> **Exercise instructions**
Rewrite everything from the start of the listing down to the line that contains "Daniel Goleman y Kenneth Leithw", replacing "cappuccinos" with "lattes" and keeping all else unchanged.

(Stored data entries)
----
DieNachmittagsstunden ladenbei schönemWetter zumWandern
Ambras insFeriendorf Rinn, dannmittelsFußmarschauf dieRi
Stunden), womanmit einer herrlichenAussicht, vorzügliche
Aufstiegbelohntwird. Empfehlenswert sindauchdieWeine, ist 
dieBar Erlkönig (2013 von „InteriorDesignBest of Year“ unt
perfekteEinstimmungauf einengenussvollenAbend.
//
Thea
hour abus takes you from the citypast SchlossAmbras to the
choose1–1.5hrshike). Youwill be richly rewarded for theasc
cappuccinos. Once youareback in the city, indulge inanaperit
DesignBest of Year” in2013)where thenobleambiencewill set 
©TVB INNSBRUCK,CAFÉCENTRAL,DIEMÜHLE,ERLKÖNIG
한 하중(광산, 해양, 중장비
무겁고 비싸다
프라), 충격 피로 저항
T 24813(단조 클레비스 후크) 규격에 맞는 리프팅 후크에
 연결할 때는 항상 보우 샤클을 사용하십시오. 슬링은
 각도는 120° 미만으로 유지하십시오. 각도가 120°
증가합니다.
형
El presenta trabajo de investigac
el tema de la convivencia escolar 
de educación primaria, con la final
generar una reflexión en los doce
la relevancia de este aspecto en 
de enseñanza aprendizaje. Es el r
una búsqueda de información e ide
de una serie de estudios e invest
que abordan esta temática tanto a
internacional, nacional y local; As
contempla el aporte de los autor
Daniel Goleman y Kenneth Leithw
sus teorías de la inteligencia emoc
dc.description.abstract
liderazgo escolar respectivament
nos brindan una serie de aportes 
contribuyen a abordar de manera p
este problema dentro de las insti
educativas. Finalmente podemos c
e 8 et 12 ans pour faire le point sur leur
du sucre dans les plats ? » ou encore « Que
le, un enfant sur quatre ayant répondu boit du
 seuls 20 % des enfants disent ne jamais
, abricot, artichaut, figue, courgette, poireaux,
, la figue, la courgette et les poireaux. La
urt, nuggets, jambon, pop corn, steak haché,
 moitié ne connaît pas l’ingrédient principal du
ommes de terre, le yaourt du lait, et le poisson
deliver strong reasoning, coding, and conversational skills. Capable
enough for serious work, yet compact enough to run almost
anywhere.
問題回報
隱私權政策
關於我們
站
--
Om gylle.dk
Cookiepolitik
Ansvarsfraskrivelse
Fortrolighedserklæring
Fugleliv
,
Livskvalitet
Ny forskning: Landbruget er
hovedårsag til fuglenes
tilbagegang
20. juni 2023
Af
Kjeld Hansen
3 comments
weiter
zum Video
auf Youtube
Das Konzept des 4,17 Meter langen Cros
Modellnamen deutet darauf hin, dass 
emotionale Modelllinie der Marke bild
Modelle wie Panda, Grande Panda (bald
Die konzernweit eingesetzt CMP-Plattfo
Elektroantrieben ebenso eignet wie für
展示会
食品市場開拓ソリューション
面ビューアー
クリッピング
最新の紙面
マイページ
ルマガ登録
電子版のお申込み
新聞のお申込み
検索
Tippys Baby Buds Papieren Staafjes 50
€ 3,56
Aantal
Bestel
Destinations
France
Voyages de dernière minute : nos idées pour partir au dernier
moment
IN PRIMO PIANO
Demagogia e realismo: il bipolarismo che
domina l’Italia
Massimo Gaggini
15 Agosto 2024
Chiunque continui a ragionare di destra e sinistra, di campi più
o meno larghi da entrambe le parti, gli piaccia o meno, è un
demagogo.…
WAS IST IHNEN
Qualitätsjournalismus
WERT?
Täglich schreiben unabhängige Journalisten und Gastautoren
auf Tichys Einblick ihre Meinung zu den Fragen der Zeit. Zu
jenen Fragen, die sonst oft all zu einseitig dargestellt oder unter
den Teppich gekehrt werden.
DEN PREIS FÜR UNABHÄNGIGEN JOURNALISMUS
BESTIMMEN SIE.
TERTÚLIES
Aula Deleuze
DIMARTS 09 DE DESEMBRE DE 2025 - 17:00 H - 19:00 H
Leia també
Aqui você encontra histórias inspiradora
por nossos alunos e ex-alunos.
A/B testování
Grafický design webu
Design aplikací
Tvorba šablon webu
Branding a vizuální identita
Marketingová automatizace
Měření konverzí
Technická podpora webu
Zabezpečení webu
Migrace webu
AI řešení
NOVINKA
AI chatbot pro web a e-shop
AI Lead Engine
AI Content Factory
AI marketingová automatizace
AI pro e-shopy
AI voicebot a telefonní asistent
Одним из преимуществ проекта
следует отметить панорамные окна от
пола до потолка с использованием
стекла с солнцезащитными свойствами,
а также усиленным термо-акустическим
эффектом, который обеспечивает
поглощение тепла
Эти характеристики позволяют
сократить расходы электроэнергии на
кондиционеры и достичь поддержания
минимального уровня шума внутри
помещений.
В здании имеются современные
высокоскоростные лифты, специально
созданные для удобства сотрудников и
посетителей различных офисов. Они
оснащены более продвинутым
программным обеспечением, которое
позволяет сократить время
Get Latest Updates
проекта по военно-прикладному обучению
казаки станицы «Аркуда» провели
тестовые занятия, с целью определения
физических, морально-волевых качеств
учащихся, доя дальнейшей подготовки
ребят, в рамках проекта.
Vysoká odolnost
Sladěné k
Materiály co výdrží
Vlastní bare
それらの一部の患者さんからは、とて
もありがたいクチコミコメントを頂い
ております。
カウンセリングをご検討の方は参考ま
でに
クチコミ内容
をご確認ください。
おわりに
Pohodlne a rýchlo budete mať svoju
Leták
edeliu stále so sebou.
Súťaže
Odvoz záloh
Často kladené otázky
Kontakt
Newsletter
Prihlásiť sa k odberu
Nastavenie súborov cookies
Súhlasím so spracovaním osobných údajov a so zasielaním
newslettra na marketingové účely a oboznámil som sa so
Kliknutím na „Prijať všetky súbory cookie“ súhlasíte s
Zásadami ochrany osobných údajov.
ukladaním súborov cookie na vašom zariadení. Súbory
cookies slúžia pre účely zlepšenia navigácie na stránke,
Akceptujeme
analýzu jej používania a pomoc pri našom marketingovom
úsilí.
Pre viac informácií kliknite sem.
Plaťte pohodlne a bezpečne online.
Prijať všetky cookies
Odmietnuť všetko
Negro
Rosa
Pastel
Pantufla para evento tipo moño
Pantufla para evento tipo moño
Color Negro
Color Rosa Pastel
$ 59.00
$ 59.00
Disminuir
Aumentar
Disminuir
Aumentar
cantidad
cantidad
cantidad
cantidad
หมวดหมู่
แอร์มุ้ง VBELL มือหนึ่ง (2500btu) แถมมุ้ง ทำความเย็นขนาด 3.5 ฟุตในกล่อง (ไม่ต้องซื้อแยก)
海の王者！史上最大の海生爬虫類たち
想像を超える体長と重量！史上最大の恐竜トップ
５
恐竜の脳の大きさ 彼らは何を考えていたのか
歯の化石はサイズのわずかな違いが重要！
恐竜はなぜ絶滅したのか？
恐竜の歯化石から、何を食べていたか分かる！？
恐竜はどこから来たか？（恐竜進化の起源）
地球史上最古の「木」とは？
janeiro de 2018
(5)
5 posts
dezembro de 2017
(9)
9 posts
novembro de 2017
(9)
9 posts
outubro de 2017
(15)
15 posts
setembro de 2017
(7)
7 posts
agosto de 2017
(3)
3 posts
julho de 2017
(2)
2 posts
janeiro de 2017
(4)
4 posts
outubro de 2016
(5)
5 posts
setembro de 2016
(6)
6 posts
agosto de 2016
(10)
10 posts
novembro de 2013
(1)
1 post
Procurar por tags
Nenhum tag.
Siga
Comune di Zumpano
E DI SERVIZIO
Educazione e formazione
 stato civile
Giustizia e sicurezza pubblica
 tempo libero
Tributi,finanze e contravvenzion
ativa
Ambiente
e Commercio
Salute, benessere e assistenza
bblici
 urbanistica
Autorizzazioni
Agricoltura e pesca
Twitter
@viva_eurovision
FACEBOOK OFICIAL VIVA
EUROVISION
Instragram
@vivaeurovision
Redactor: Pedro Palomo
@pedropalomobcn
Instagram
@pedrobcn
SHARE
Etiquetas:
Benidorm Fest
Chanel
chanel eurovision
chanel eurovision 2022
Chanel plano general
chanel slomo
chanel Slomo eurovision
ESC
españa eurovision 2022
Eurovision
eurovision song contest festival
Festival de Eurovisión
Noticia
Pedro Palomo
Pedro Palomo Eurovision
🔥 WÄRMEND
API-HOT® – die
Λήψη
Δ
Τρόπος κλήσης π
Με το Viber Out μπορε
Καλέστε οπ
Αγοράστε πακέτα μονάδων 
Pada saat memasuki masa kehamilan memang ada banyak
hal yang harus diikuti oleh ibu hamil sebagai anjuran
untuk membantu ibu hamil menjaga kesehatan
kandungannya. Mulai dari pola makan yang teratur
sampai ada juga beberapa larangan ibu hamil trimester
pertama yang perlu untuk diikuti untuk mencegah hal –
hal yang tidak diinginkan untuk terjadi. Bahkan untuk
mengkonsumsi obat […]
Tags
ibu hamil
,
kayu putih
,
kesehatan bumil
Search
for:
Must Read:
----
> **Response to the task**
DieNachmittagsstunden ladenbei schönemWetter zumWandern
Ambras insFeriendorf Rinn, dannmittelsFußmarschauf dieRi
Stunden), womanmit einer herrlichenAussicht, vorzügliche
Aufstiegbelohntwird. Empfehlenswert sindauchdieWeine, ist 
dieBar Erlkönig (2013 von „InteriorDesignBest of Year“ unt
perfekteEinstimmungauf einengenussvollenAbend.
//
Thea
hour abus takes you from the citypast SchlossAmbras to the
choose1–1.5hrshike). Youwill be richly rewarded for theasc
lattes. Once youareback in the city, indulge inanaperit
DesignBest of Year” in2013)where thenobleambiencewill set 
©TVB INNSBRUCK,CAFÉCENTRAL,DIEMÜHLE,ERLKÖNIG
한 하중(광산, 해양, 중장비
무겁고 비싸다
프라), 충격 피로 저항
T 24813(단조 클레비스 후크) 규격에 맞는 리프팅 후크에
 연결할 때는 항상 보우 샤클을 사용하십시오. 슬링은
 각도는 120° 미만으로 유지하십시오. 각도가 120°
증가합니다.
형
El presenta trabajo de investigac
el tema de la convivencia escolar 
de educación primaria, con la final
generar una reflexión en los doce
la relevancia de este aspecto en 
de enseñanza aprendizaje. Es el r
una búsqueda de información e ide
de una serie de estudios e invest
que abordan esta temática tanto a
internacional, nacional y local; As
contempla el aporte de los autor
Daniel Goleman y Kenneth Leithw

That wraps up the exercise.